Sociologie de la précarité : Domaines et approches PDF

Un excellent article sur l’origine des Basques, qui provient bien évidemment de la presse en ligne anglo-saxonne, un tel article étant impossible en France, y compris dans la presse scientifique. Rien de nouveau pour qui suit l’actualité génétique, mais c’est un résumé intéressant et didactique d’une étude suédoise récente, qui condense sociologie de la précarité : Domaines et approches PDF apports les plus récents.


La « précarité » est une entrée privilégiée pour rendre compte du monde contemporain. Cette notion cristallise l’angoisse sociale bien au-delà des terres traditionnelles de la pauvreté et de l’instabilité. 
Elle s’allie, selon les discours, à la « flexibilité » qui serait la condition moderne du progrès ou à cette « insécurité » fondamentale qui serait désormais le lot de la plupart. 
D’où l’intérêt de ce petit livre, synthèse des travaux sociologiques sur le sujet : il rend compte des réalités de la précarité, présente les interprétations, et invite au renouvellement de la réflexion, en s’appuyant notamment sur le concept de « lien social ». 
Ce faisant, il aide à affronter la question fondamentale : les incertitudes et l’instabilité sont-elles des traits constitutifs des sociétés individualistes d’aujourd’hui ? Ou ne sont-elles que la traduction d’une crise générale du travail, de la famille et des institutions ? Cette nouvelle édition est actualisée et présente les débats qui ont eu lieu depuis 2007. 

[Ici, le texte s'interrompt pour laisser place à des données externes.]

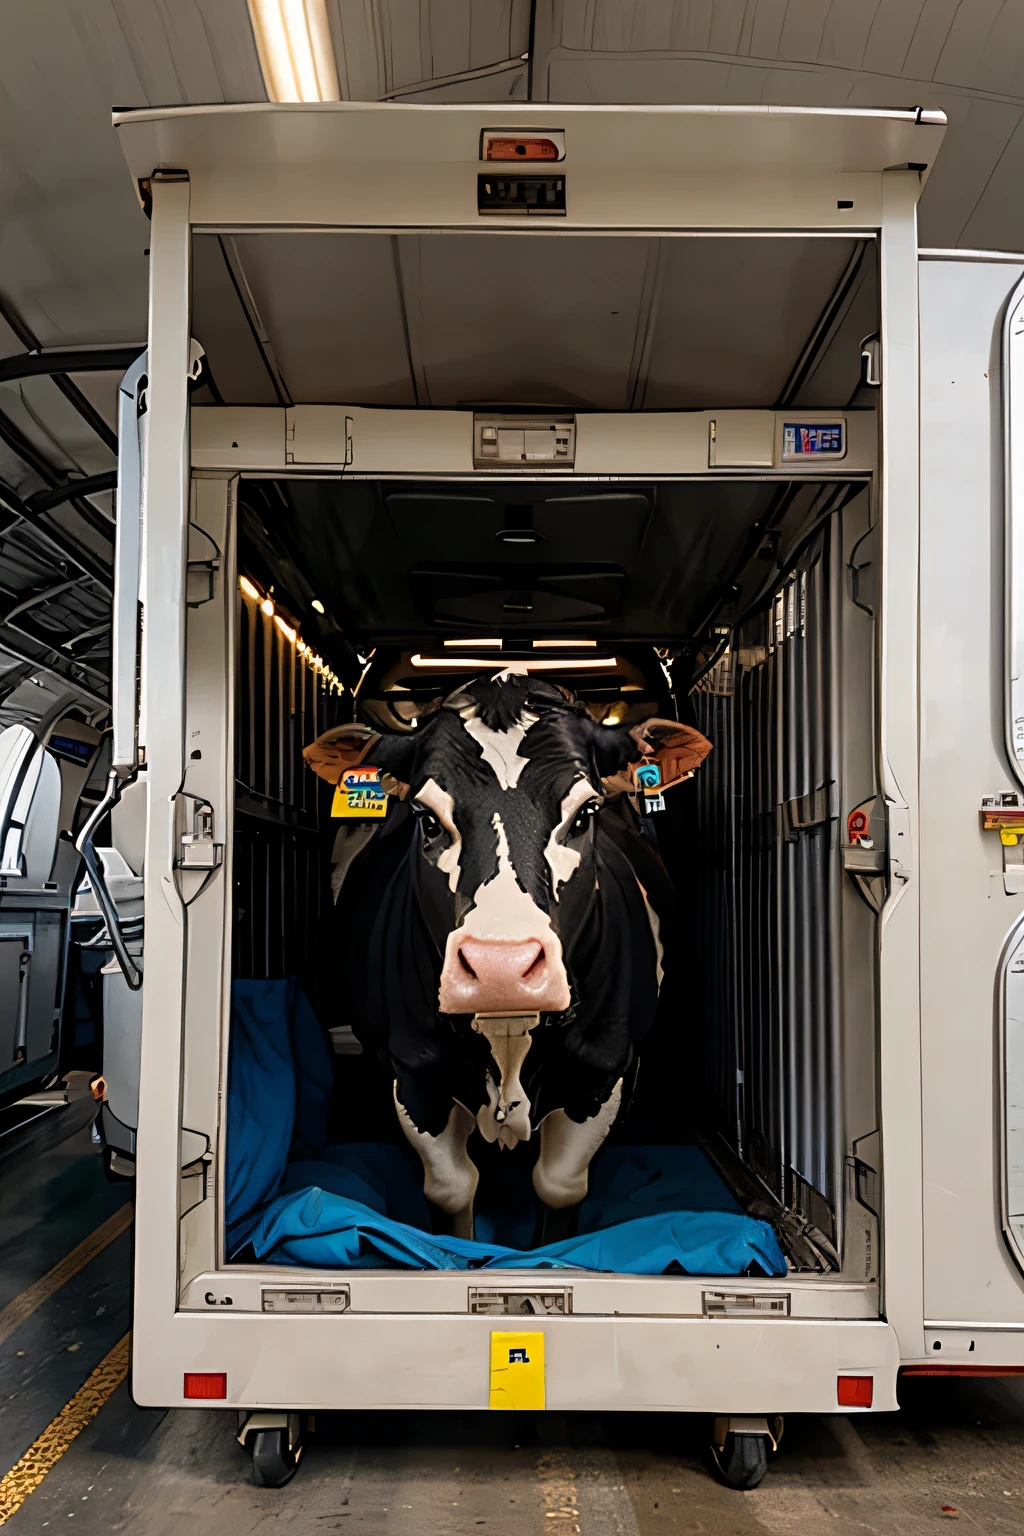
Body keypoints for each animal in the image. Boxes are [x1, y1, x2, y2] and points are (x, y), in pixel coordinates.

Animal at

Que les tests génétiques sur des individus qui habitaient la Atapuerca moderne, au Nord de Burgos, entre -5. Basques modernes : c’est donc de cette époque qu’il faut dater l’ethnogénèse basque. Que selon le degré de métissage entre fermiers et autochtones chasseurs-cueilleurs, plutôt peu ou plutôt beaucoup, l’on obtient soit des Sardes, soit des Basques. Europe d’avoir échappé à la dernière vague migratoire en provenance de la steppe ukrainienne qui a amené les langues indo-européennes en Europe, à partir du IIIème millénaire avant J. Que le Moyen-Orient lui-même a été l’objet de migrations ultérieures à la migration des fermiers vers l’Europe, de telle sorte que les populations actuelles du Moyen-Orient ne sont elles-mêmes que partiellement les descendantes de ces fermiers « basco-sardes ». Qu’il n’y a donc pas en Europe de descendants « purs » des premiers Européens mais seulement des « métis » des 3 grandes vagues migratoires que le continent ait connue : chasseurs-cueilleurs, fermiers et Indo-européens. Bref, rien de neuf, mais c’est la première fois que ces faits scientifiques pénètrent la presse grand public : il n’y a plus pour ainsi dire de mystère basque.

C’est donc un autre événement, probablement proto-historique. A ma connaissance, le paléolithique est antérieur au Néolithique. Les chasseurs-cueilleurs étaient là avant les fermiers européens qui sont arrivées en Europe -7. Ils se sont métissés avec les autochtones et il semble que le métissage s’est stabilisé jusqu’à donner la population européenne type du Néolithique finissant. Très peu de temps après, les Indo-Européens sont arrivés, mais tardivement dans notre région, puisque par exemple en Bordelais, leur implantation est contemporaine de Rome !

Les fermiers européens étaient eux-mêmes métissés. C’est que les fermiers arrivés dans notre région, tout le long de leur périple, sont arrivés déjà métissés, d’autres chasseurs-cueilleurs, en l’espèce ceux rencontrés probablement dans les Balkans, dans la Grèce moderne. Pour ceux qui pensaient encore que le fantasme vasco-aquitain étaitun fantasme. Les témoignages toponymiques, épigraphiques, historiques, architecturaux, le substrat linguistique, l’hémotypologie et maintenant la génétique. Bon, ça commence à être sérieux.

Plus je m’intéresse à cette question des origines profondes de nos pays « vascons », moins je fantasme je dois dire, car in fine, tout ceci n’est guère excitant : l’on démontre tout simplement ce que l’on pouvait deviner, à savoir que les invasions indo-européennes n’ont pas touché uniformément l’Europe. Des études plus locales sont nécessaires, pour affiner l’impact des migrations indo-européennes. Et il faudrait se dépêcher au vu de la mixité contemporaine. Il est assez probable que la Gascogne elle-même est diverse. Reste que ces questions sont assez tues en France.